Minimum Average Waiting Time

Let $t_{0},t_{1},\ldots,t_{n-1}$ denote the $n\in\mathbb{N}^{+}$ processes in the order of their processing. Request $i$ therefore has to wait $T_{i}=\underbrace{\sum_{j<i}t_{j}}_{\text{prev. req.}}+t_{i}$ for it to be processed. The average waiting time is thus:

$\begin{array}{c}[t]{rcl} \overline{T} &= &\frac{1}{n}\sum_{i<n}T_{i}\\ &= &\frac{1}{n}\sum_{i<n}\sum_{j\leq i}t_{j}\\ &= &\sum_{j<n}\frac{1}{n}\sum_{j\leq i<n}t_{j}\\ &= &\sum_{j<n}\frac{n-j}{n}t_{j}\\ &= &\sum_{j<n}(1-\frac{j}{n})t_{j}\\ \end{array}$

So for the average waiting time, the processing times are weighted and summed.
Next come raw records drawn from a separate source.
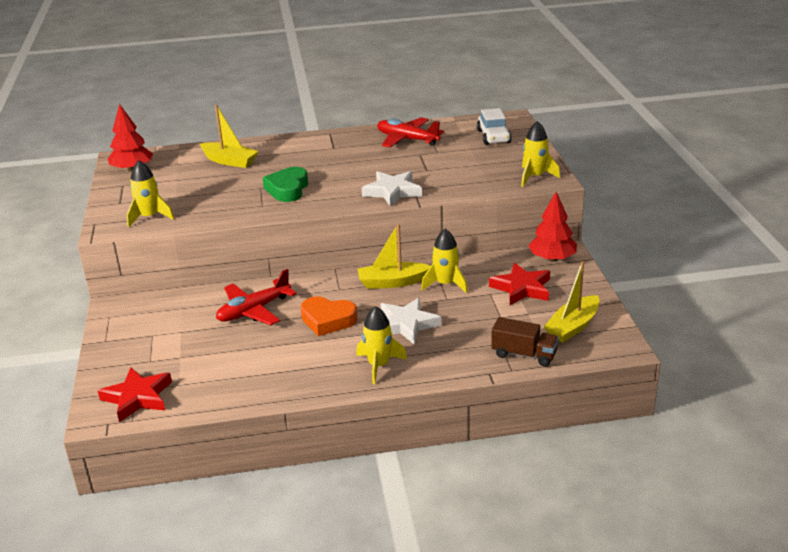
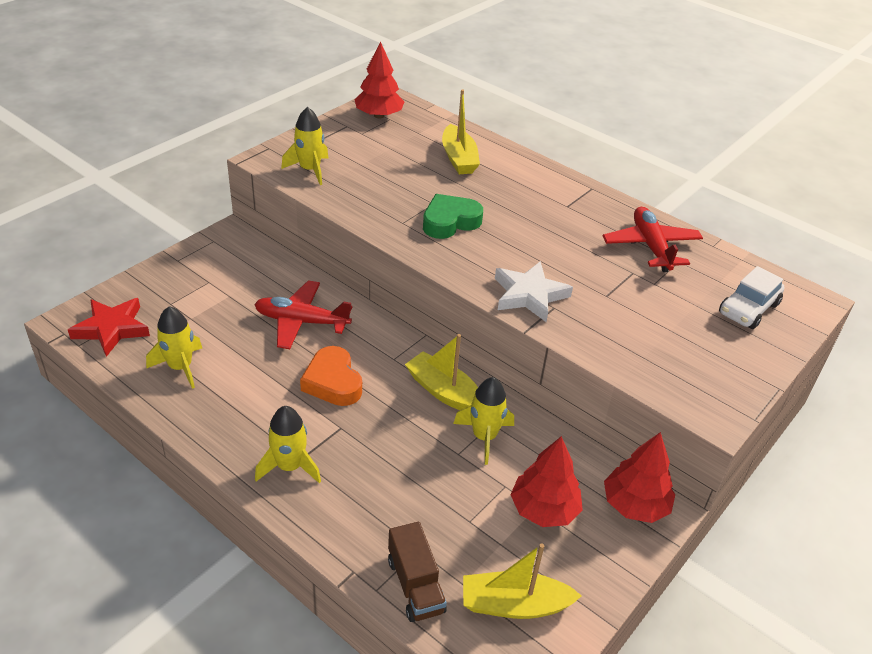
camera: 45 degrees right, 10 degrees up
white star [381,298,441,345] -> none
red star [489,263,550,305] -> red tree [510,436,583,527]
yellow rocket [521,121,560,187] -> yellow rocket moved to [146,306,202,389]

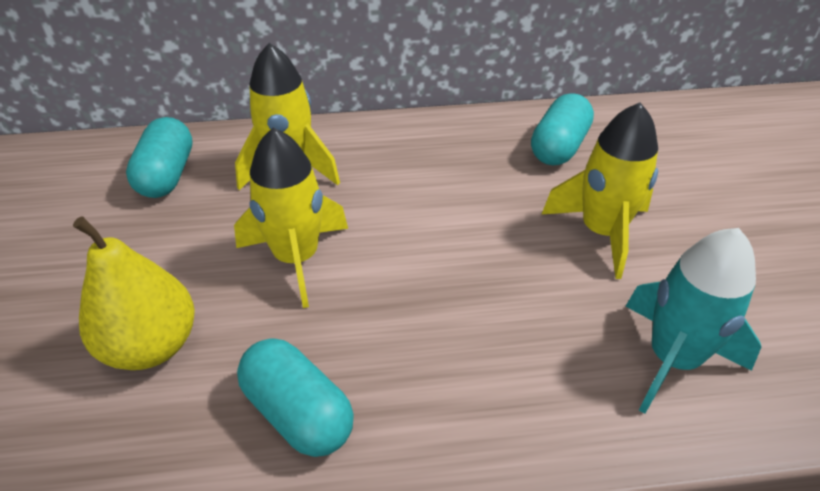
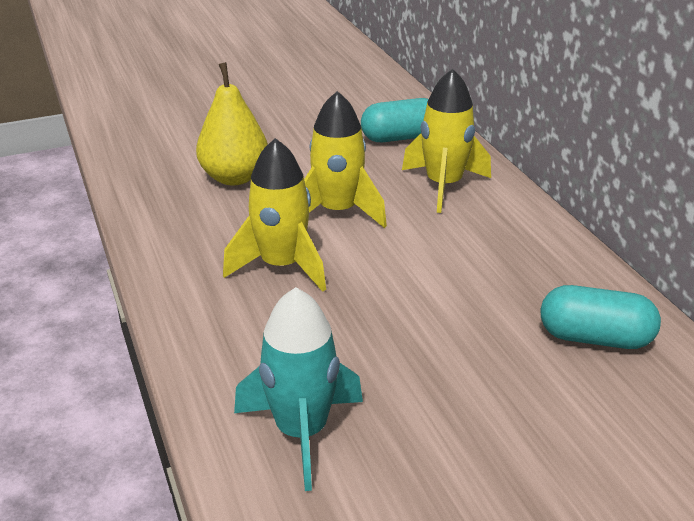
camera: 75 degrees right, 10 degrees down
turquoise capsule [237,338,354,457] -> none
yellow rocket [541,102,658,279] -> yellow rocket moved to [223,138,326,292]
The $j$ -th request is weighted $1-\frac{j}{n}$ . Clearly to minimise this expression, it is necessary and sufficient that the weights decrease as the processing times increase. Since the weights $(1-\frac{j}{n})_{j<n}$ form a strict antitone sequence, it is necessary and sufficient that the times $(t_{j})_{j<n}$ form a monotone sequence. Hence it is necessary and sufficient to prioritise the requests from shortest to longest processing times.